Oocyte cryopreservation, or “egg freezing”, is a process in which a woman’s eggs are preserved for a future use. Whether you’re concerned about your ever ticking biological clock or impending health complications, freezing your eggs is a viable way to ensure your fertility down the road.
There are a host of factors that can affect a woman’s ability to conceive, least of which being that a woman’s eggs are in limited supply. While men continue to make sperm throughout their lifetime, women are born with all the eggs they will ever produce. Sixty per cent of those eggs are lost before birth, and 80 per cent are gone before the time a female reaches puberty.
In addition, the quality of these eggs diminishes over time. While your fertility peaks in your early 20s, the health of your eggs rapidly begins to decline as you move into your 30s and 40s. In fact, by the time you are 35, your chances of becoming pregnant decrease by a whopping 50 per cent. Faced with these statistics, it’s easy to understand why a woman may want to increase her chances of mothering biological children.
While there is no way to slow down or stop the natural course of things, freezing your eggs for future use is a natural and pragmatic step for those women who wish to delay pregnancy. Recent scientific advances in egg freezing techniques have greatly improved the chances that frozen eggs will survive thawing, and are more likely to result in achieving a full-term pregnancy.
How Does It Work
A woman who decides to freeze her eggs will undergo the same treatment and hormone-injection process as those women undergoing in-vitro fertilization, with the one difference being once the eggs are retrieved, they are frozen or “banked” for future use.
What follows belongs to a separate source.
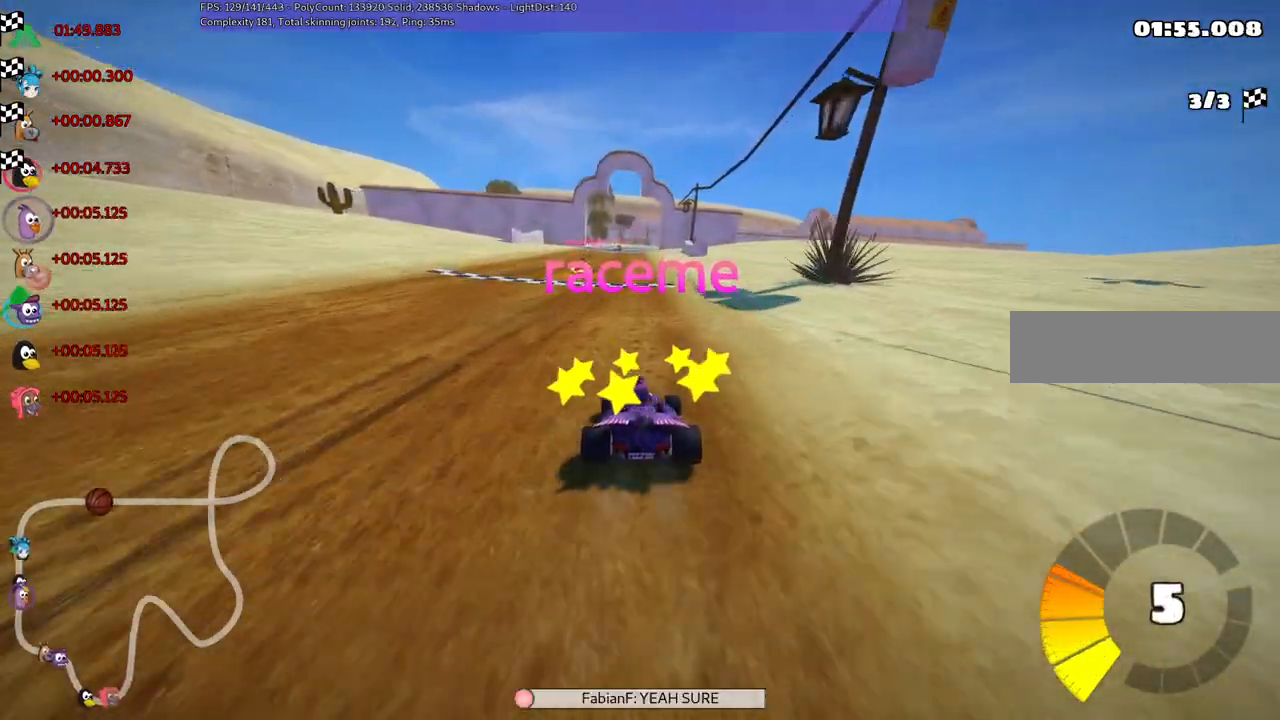
{"keys": [], "events": []}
It takes about 10 to 14 days of injections to stimulate the ovaries and ripen multiple, mature eggs. Once it has been determined that the eggs have adequately matured, a retrieval procedure is scheduled in order to have these removed with a needle placed through the vagina and under ultrasound guidance. This procedure is done under conscious sedation and is not generally painful. The eggs are then immediately frozen. Women who wish to freeze their eggs should do so before they turn 38. Egg freezing does not guarantee a pregnancy, and the number of eggs needed for one pregnancy increases with age.
Once the patient is ready to attempt pregnancy, her eggs are first thawed and then fertilized by injecting a single sperm into its cytoplasm, and is then transferred into the uterus as an embryo.
Is Anyone A Candidate?
While a physician is not able to determine the health of an individual’s eggs, there are a number of tests that can help predict whether she will be an ideal candidate for having her eggs frozen. That said, though this technology is quite safe, most fertility specialists recommend the process be reserved for those women who are more likely to experience a real decline in the fertility in the future.
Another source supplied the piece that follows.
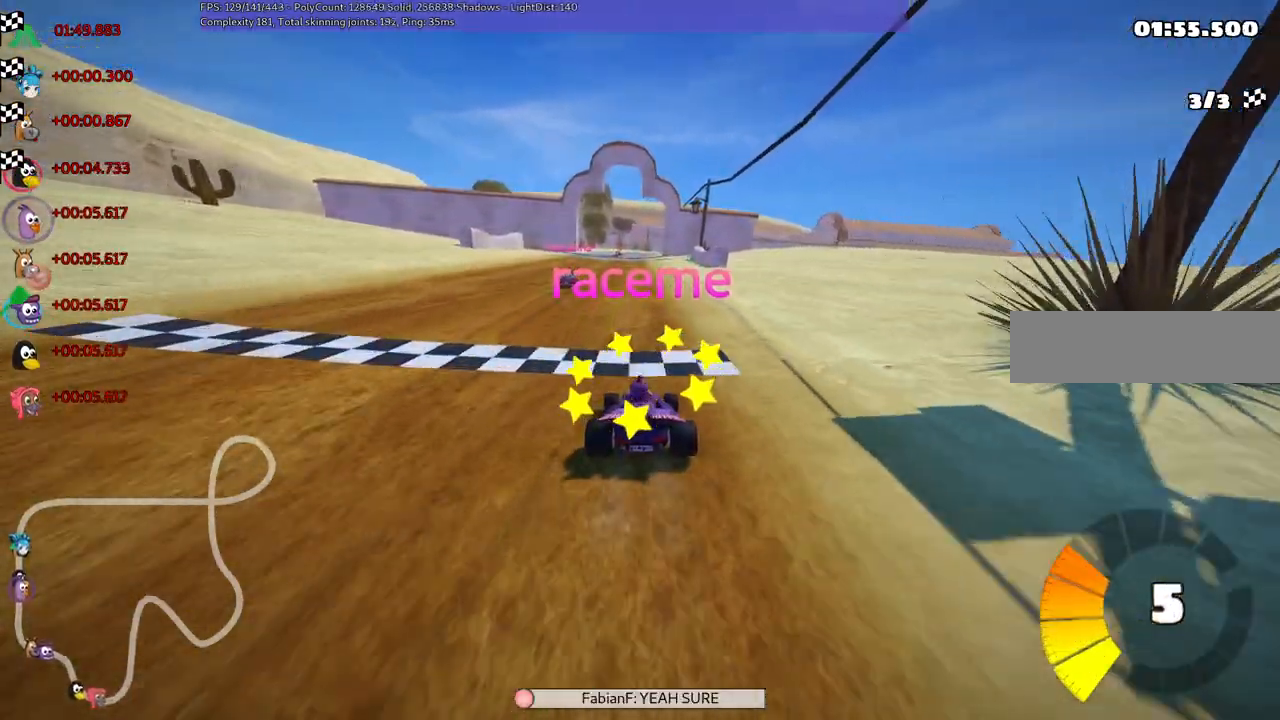
{"keys": [], "events": []}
Young women have a number of years ahead of them before they can expect a decline in fertility, but those women in their early to mid 30s who are not planning on starting a family in the next few years are excellent candidates for this procedure. Of course, if you are a younger woman with a familial history of decrease in ovarian function, have been diagnosed HIV or will be undergoing chemotherapy, egg freezing may be an option for you.